Copy the passage of the forum thread below on TiVo's Android app from "It supports Android" to "Stuff to celebrate.", replacing "TiVo app" with "TiVo application".

● **Text provided**:

━━━━━━━━━━

# TiVo's Android app: Updated 10/7/2018



## Razzer (Nov 5, 2015)

Version 4.1.0-1167450 now in Google Playstore is the first update in as long as I can recall. Just two of the pain points it fixes are:

The pause/play toggle is now large enough to respond easily to a single tap (unlike previous, which used a miniature button situated too close to the progress bar, difficult to trigger)

It supports Android running on Intel, an uncommon build but if you have one, you may be amazed to find you can stream again using a TiVo app.

Stuff to celebrate.


----------



## elorimer (Jan 1, 2012)

Yay! The app now works on my Asus Chromebooks--a C300 and a C302.


----------



## rdrrepair (Nov 24, 2006)

━━━━━━━━━━

● **Data records**:
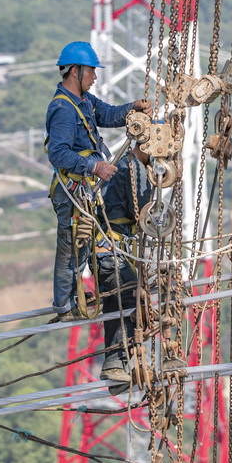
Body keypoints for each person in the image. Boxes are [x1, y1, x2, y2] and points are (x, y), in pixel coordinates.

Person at [45, 41, 150, 322]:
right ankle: (64, 307)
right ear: (75, 71)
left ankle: (71, 300)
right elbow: (58, 154)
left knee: (80, 247)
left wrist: (132, 108)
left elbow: (106, 114)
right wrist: (95, 166)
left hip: (84, 191)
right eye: (91, 71)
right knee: (71, 247)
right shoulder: (63, 110)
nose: (95, 76)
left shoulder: (84, 101)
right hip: (72, 191)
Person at [93, 144, 151, 382]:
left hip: (101, 251)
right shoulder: (133, 168)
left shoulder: (115, 165)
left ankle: (114, 371)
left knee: (114, 306)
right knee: (130, 296)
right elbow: (143, 213)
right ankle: (117, 364)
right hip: (111, 252)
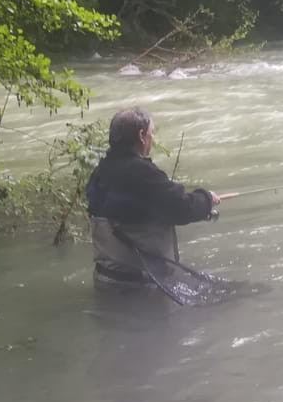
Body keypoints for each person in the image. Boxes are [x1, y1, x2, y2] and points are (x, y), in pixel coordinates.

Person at [86, 106, 221, 289]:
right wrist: (206, 199)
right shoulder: (142, 173)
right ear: (142, 135)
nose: (153, 138)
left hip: (105, 279)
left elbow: (133, 210)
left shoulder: (100, 172)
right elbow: (180, 208)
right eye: (152, 132)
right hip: (142, 285)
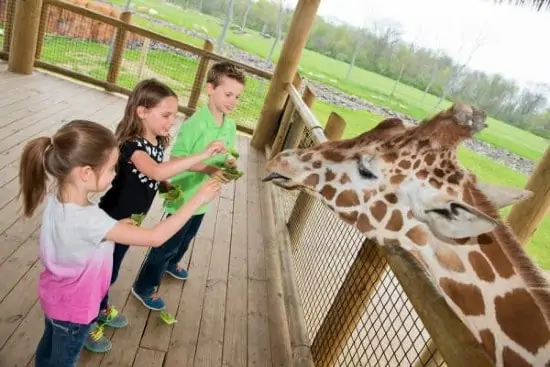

━━━━━━━━━━

● **Response for this exercise**:
It supports Android running on Intel, an uncommon build but if you have one, you may be amazed to find you can stream again using a TiVo application.

Stuff to celebrate.